Soften butter.  In a mixing bowl, cream together sugar and butter until fluffy.  Add egg, lemon zest and vanilla extract and beat until blended.  In a small bowl, whisk together the remaining dry ingredients.  On low speed, slowly add the dry ingredients to the butter and sugar mixture and mix together. If mixture seems dry, add a little water, a few drops at a time, only until the dough starts to come away from the sides of the bowl.

With a spatula scrape the dough out of the bowl and on to a piece of plastic wrap.  Using the plastic wrap press the dough into a thick flat disc.  Refrigerate for at least two hours.

On a lightly floured surface, roll out cookie dough to a 1/8 inch thickness.  Cut shapes with cookie cutters.  Use a metal spatula to transfer cookies on to a cookie tray. Be sure not to crowd cookies on tray.

Preheat oven 350 degrees. Bake for 8 to 12 minutes or until the cookies begin to brown around the edges.

Cool cookies on wire racks before decorating.  Hint: visit your local grocery store’s baking aisle for colored icings, sprinkles and edible glitter.
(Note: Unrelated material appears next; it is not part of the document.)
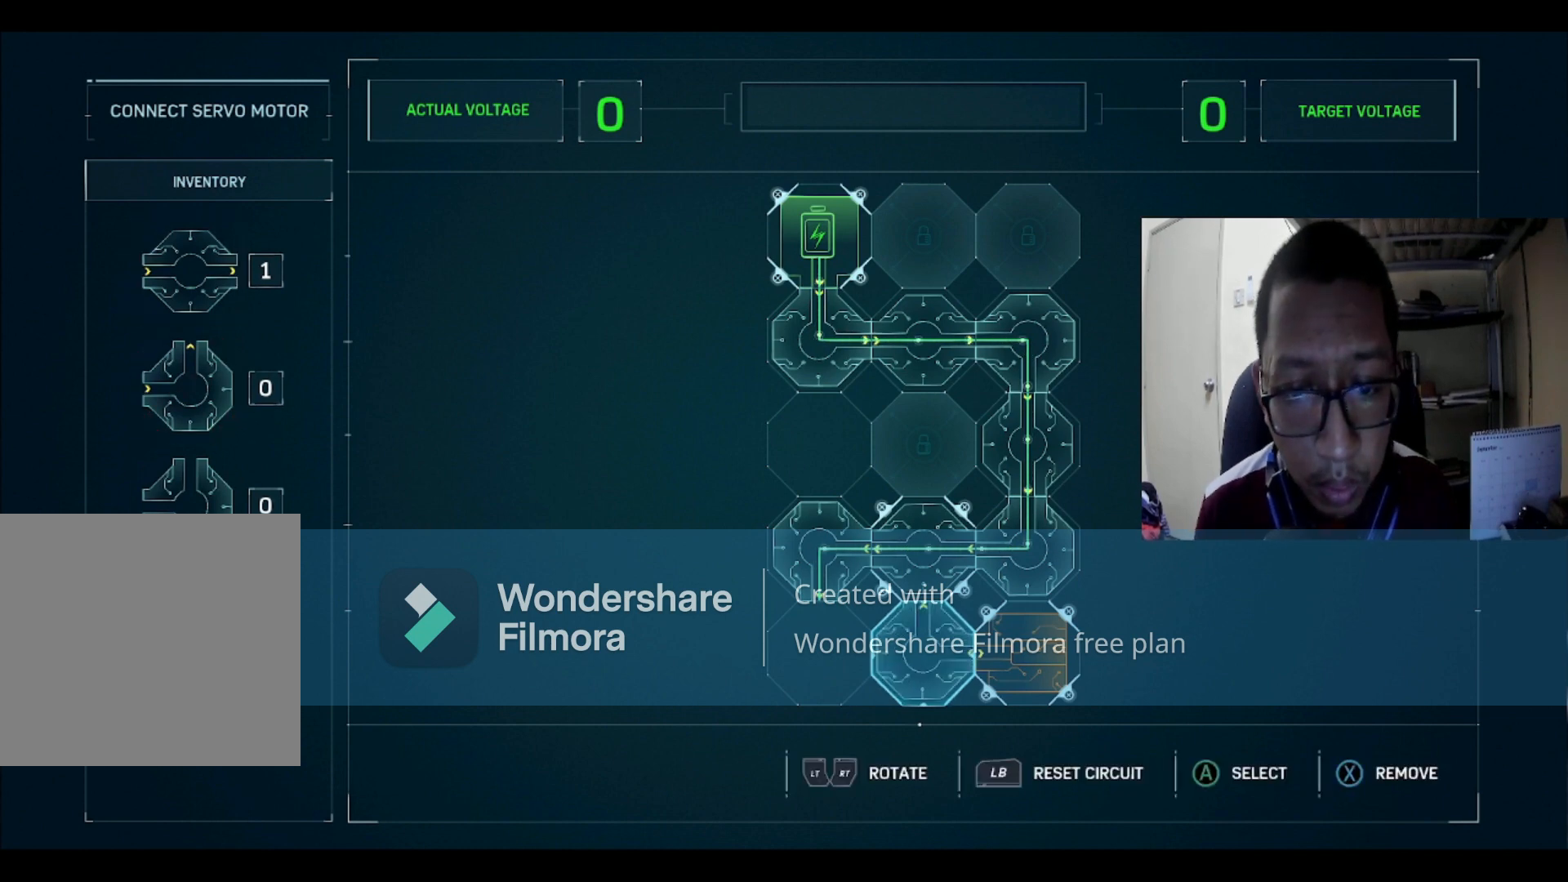
{"buttons": [], "left_stick": "center", "right_stick": "center", "events": [[34, "L2", "down"], [201, "L2", "up"], [434, "X", "down"], [501, "X", "up"]]}
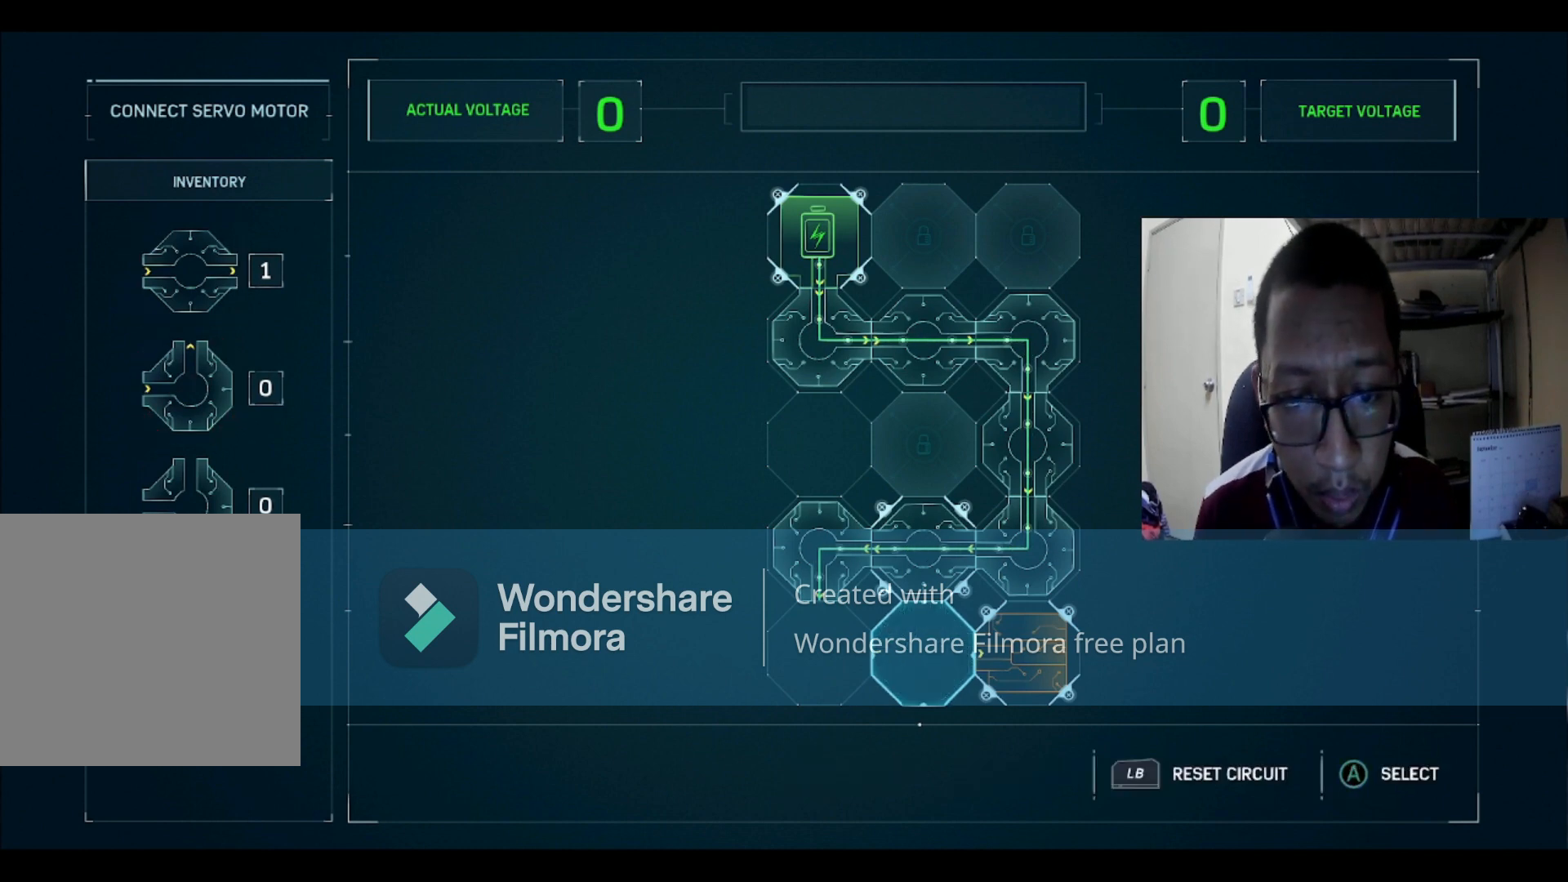
{"buttons": [], "left_stick": "center", "right_stick": "center", "events": [[133, "DPAD_LEFT", "down"], [234, "DPAD_LEFT", "up"]]}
What memories will you create with your family this holiday season?

 

Reel Tributes named among Top 7 Personal History Blogs of 2012

Reel Tributes is honored to be included among the Top 7 Personal History Blogs of 2012, as recnogized by noted personal historian and writer Dan Curtis. According to Dan, the Reel Tributes’ blog excelled by demonstrating:

  • Frequent, consistent, and reliable posting.
  • Personable and clear writing.
  • Short scannable articles.
  • Uncluttered pages.
  • Use of graphics, photographs, and video.
  • Intriguing and descriptive headlines.
  • Useful content.

The Reel Tributes team is flattered by the recognition and will continue to provide valuable advice on personal history in 2013!